*DATA FOR THIS TASK*
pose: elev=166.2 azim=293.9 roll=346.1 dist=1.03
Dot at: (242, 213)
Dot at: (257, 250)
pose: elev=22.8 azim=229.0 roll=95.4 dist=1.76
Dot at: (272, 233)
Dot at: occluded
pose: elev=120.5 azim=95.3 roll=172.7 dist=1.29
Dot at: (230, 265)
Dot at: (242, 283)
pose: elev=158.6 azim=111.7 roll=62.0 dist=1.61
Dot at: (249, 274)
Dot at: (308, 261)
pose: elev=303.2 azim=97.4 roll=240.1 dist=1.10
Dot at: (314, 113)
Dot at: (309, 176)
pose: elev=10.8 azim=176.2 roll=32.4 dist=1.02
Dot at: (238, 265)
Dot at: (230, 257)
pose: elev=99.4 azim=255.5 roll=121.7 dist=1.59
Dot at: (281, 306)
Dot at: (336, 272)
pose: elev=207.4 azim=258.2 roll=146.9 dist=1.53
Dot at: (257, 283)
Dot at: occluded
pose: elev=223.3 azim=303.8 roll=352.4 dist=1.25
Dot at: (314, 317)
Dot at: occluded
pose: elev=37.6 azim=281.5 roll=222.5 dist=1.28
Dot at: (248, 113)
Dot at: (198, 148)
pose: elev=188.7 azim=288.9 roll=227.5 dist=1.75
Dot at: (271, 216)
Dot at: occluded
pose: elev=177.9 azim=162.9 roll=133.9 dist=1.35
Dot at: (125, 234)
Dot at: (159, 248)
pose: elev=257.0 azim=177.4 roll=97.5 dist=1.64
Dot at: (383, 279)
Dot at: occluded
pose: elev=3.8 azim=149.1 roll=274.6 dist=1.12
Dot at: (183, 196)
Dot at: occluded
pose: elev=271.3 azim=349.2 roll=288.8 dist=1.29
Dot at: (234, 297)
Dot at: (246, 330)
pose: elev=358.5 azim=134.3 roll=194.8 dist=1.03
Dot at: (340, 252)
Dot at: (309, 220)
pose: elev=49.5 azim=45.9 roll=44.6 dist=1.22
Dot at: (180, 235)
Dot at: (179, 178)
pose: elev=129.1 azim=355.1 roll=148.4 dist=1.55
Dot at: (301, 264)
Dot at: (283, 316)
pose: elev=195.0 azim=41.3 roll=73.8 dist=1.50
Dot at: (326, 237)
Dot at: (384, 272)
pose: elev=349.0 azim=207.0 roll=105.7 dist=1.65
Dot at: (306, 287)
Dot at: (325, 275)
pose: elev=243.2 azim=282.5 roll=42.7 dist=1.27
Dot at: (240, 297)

*WHAT TO WORK ON*
Arrange the lines of the entries above, from the line containing "pose: elev=177.9 azim=162.9" through the line containing "Dot at: (179, 178)" inclusive, as a numbered list with blank lines omitted.

*CORRECT RESPONSE*
1. pose: elev=177.9 azim=162.9 roll=133.9 dist=1.35
2. Dot at: (125, 234)
3. Dot at: (159, 248)
4. pose: elev=257.0 azim=177.4 roll=97.5 dist=1.64
5. Dot at: (383, 279)
6. Dot at: occluded
7. pose: elev=3.8 azim=149.1 roll=274.6 dist=1.12
8. Dot at: (183, 196)
9. Dot at: occluded
10. pose: elev=271.3 azim=349.2 roll=288.8 dist=1.29
11. Dot at: (234, 297)
12. Dot at: (246, 330)
13. pose: elev=358.5 azim=134.3 roll=194.8 dist=1.03
14. Dot at: (340, 252)
15. Dot at: (309, 220)
16. pose: elev=49.5 azim=45.9 roll=44.6 dist=1.22
17. Dot at: (180, 235)
18. Dot at: (179, 178)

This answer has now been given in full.